→ **Aim of the task**
Track down each line below containing the string "services" and copy it.
Content starts
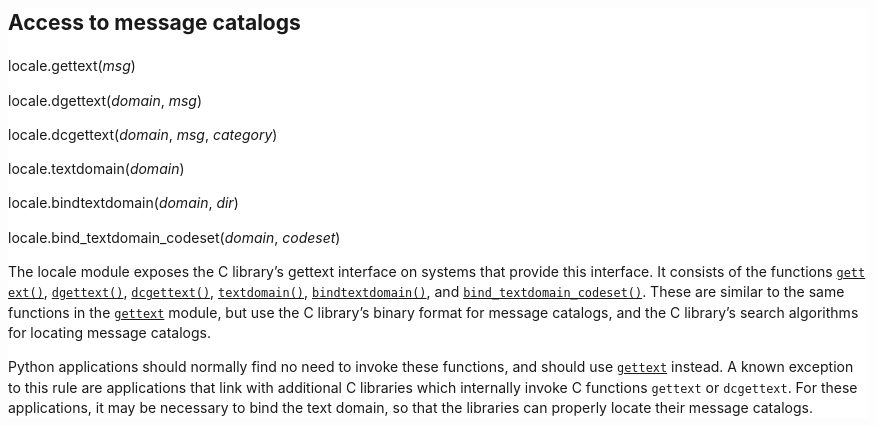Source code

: Access to message catalogs
--------------------------

locale.gettext(*msg*)

locale.dgettext(*domain*, *msg*)

locale.dcgettext(*domain*, *msg*, *category*)

locale.textdomain(*domain*)

locale.bindtextdomain(*domain*, *dir*)

locale.bind\_textdomain\_codeset(*domain*, *codeset*)

The locale module exposes the C library’s gettext interface on systems that
provide this interface. It consists of the functions [`gettext()`](gettext.html#module-gettext "gettext: Multilingual internationalization services."),
[`dgettext()`](#locale.dgettext "locale.dgettext"), [`dcgettext()`](#locale.dcgettext "locale.dcgettext"), [`textdomain()`](#locale.textdomain "locale.textdomain"), [`bindtextdomain()`](#locale.bindtextdomain "locale.bindtextdomain"),
and [`bind_textdomain_codeset()`](#locale.bind_textdomain_codeset "locale.bind_textdomain_codeset"). These are similar to the same functions in
the [`gettext`](gettext.html#module-gettext "gettext: Multilingual internationalization services.") module, but use the C library’s binary format for message
catalogs, and the C library’s search algorithms for locating message catalogs.

Python applications should normally find no need to invoke these functions, and
should use [`gettext`](gettext.html#module-gettext "gettext: Multilingual internationalization services.") instead. A known exception to this rule are
applications that link with additional C libraries which internally invoke
C functions `gettext` or `dcgettext`. For these applications, it may be
necessary to bind the text domain, so that the libraries can properly locate
their message catalogs.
Content ends
→ **Solution for this task**
provide this interface. It consists of the functions [`gettext()`](gettext.html#module-gettext "gettext: Multilingual internationalization services."),
the [`gettext`](gettext.html#module-gettext "gettext: Multilingual internationalization services.") module, but use the C library’s binary format for message
should use [`gettext`](gettext.html#module-gettext "gettext: Multilingual internationalization services.") instead. A known exception to this rule are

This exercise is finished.